Now healthy, he should be able to return as one of the league's best power forwards. In addition to being a dominant rebounder, Love at his best can shoot the ball with range and force his way to the free-throw line.
Minnesota also has Williams and Chris Johnson at the four.
Power forward is somewhat up for grabs with the Lakers. The Lakers could start Pau Gasol, Jordan Hill, Chris Kaman, Shawne Williams or even Wesley Johnson. It's an area with which D'Antoni appears willing to experiment, at least initially.
If the Lakers go with Gasol, the two teams are on closer footing, but if Love has a resurgent season, Minnesota still has the advantage.
Nikola Pekovic is one of the strongest big men in the league. He has a traditional low-post game, averaging 16.3 points with 8.8 rebounds a night last season.

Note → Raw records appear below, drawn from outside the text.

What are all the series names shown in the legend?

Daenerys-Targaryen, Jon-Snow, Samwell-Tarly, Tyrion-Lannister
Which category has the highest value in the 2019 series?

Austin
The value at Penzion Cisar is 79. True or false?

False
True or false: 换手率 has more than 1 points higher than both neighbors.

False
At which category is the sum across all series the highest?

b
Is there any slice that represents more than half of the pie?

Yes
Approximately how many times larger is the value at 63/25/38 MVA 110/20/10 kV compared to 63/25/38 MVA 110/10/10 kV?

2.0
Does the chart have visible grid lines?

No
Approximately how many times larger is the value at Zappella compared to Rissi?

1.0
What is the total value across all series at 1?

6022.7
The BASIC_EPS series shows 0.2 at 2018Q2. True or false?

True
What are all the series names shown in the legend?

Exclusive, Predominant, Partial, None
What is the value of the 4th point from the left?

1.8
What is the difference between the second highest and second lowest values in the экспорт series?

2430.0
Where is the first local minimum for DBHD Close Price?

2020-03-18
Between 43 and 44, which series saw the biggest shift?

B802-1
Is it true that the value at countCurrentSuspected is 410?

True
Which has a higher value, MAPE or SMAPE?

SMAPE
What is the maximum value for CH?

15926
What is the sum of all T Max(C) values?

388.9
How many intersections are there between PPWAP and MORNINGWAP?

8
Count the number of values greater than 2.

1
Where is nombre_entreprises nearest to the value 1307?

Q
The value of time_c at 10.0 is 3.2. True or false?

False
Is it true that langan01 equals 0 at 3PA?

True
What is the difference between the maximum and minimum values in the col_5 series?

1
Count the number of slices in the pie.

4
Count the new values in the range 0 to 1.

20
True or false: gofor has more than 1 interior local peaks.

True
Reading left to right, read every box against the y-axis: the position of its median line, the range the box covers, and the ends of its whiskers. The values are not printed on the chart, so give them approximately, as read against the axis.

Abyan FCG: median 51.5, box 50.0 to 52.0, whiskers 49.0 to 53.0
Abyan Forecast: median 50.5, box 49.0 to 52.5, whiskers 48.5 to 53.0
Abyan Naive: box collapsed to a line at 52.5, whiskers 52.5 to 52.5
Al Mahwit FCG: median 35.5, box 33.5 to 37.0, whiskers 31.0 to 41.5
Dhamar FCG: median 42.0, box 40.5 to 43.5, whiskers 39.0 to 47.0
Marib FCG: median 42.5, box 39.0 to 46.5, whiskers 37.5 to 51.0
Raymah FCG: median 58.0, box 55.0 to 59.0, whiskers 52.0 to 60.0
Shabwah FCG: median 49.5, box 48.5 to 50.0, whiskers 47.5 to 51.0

Gasol has more skill than Pekovic, both offensively and defensively, but the Minnesota center plays with more physicality.
Minnesota also has former Laker Ronny Turiaf, who is a solid energy player but not much of an offensive threat. The Wolves also brought in Gorgui Dieng (also via trade with the Jazz) to develop.
Love can play center if needed in a smaller lineup.
Gasol is coming back from a difficult year with knee and foot problems. After a summer rehabbing his knees, he hopes to have a strong year as the Lakers' primary inside option (following the departure of Dwight Howard).
The Lakers also have former all-star Chris Kaman, along with Robert Sacre and Hill. Pekovic is tough, but Gasol and Kaman have the edge.
Who is better?
The combination of Love and Pekovic may be slightly better than Gasol and Kaman, but not enough to offset a healthy Bryant -- but how healthy he is remains to be seen.
The Wolves are not an especially strong defensive team; neither are the Lakers.
Minnesota was one of the most injured teams in the league last season, winning just 31 games. The Wolves will be better than they were a year ago but 45 is about high as they'll get.
The Lakers won 45 and should finish somewhere in the 40-50 range.
The margin isn't dramatic but the Lakers should finish ahead of at least five teams -- including Minnesota.